Container advantages

  • Portability: containers can be run on HPC, locally, and on cloud infrastructure used at NREL.
  • Reproducibility: Containers are one option to ensure reproducible research by packaging all necessary software to reproduce an analysis. Containers are also easily versioned using a hash.
  • Workflow integration: Workflow management systems such as Airflow, Nextflow, Luigi, and others provide built in integration with container engines.

HPC hardware

Both Singularity and Docker provide the ability to use hardware based features of Eagle. A common usage for containers is packaging of GPU enabled tools such as TensorFlow. Singularity enables access to the GPU and driver on the host. Likewise the MPI installations available on Eagle can be accessed from correctly configured containers.

Building

Containers are built from a container specification file, Dockerfiles for Docker or Singularity Definition File in Singularity. These files specify the steps necessary to create the desired package and the additional software packages to install and configure in this environment.

FROM ubuntu:20.04

RUN apt-get -y update && apt-get install -y python3 

The above Dockerfile illustrates the build steps to create a simple image. Images are normally built from a base image indicated by FROM, in this case Ubuntu.

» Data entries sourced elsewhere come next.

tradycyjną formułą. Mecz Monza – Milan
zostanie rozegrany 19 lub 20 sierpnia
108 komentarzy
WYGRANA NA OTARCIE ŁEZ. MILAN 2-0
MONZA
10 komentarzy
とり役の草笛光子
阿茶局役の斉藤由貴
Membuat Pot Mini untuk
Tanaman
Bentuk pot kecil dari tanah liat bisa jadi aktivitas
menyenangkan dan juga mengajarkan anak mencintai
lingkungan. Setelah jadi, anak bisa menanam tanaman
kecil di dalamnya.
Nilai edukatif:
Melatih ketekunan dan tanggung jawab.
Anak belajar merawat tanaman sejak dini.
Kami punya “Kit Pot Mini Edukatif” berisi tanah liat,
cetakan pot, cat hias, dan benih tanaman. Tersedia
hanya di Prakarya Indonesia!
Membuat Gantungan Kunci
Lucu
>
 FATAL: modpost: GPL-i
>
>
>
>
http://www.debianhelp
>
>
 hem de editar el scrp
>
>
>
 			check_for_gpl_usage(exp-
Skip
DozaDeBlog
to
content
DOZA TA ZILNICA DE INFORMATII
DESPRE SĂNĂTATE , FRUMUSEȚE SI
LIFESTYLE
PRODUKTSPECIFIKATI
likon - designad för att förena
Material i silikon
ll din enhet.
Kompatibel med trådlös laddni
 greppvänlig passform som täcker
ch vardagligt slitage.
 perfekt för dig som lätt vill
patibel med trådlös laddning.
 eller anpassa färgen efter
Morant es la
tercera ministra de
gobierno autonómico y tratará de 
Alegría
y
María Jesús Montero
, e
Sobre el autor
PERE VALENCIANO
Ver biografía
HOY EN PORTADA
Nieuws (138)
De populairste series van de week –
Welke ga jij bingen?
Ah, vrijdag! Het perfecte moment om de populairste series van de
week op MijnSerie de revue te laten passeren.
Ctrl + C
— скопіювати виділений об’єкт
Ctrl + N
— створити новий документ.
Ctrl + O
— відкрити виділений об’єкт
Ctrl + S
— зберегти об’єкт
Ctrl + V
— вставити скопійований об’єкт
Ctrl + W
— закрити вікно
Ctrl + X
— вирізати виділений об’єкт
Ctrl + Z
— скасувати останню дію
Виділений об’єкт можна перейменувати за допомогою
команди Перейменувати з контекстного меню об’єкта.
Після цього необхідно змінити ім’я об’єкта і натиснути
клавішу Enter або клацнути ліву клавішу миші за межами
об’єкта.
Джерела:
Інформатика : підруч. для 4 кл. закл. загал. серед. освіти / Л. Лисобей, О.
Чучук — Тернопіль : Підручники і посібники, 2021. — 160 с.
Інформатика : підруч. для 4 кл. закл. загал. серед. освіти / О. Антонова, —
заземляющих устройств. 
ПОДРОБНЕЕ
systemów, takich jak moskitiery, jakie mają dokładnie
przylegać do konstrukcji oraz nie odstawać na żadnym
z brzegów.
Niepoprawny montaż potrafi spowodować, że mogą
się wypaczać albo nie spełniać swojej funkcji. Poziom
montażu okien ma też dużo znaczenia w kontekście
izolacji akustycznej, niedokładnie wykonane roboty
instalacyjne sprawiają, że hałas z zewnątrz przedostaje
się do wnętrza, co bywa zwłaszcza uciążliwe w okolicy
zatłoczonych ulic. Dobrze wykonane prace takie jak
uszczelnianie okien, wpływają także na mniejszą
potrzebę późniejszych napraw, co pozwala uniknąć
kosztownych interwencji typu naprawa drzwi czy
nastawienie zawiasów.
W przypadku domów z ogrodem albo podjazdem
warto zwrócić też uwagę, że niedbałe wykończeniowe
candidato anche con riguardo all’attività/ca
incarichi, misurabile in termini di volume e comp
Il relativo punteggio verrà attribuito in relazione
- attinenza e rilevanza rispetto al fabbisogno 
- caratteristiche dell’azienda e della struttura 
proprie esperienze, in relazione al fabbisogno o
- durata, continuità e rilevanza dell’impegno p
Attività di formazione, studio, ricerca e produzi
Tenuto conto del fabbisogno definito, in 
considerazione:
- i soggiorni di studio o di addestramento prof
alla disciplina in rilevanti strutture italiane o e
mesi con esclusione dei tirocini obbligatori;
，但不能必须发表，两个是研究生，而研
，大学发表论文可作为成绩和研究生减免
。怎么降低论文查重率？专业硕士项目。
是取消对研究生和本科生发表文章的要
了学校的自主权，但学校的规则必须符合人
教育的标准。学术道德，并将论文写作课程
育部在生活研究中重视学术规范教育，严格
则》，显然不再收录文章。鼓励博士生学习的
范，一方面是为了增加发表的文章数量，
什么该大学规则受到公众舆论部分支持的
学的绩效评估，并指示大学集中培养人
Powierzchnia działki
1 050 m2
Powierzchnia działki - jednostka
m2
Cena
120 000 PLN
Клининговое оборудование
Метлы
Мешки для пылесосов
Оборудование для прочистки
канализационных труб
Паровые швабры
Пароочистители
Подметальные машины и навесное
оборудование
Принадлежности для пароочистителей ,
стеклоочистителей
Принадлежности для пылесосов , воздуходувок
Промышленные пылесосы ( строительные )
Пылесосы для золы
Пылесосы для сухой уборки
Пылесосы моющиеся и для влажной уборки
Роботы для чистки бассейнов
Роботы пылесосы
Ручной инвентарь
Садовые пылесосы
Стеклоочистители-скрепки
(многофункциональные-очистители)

The ability to use a different base image provides a way to use packages which may work more easily on one Linux Distribution. For example the Linux distribution on Eagle is CentOS, building the above image would allow the user to install packages from Ubuntu repositories.

The RUN portion of the above Dockerfile indicates the command to run, in this example it installs the Python 3 package. Additional commands such as COPY, ENV, and others enable the customization of your image to suit your compute environment requirements.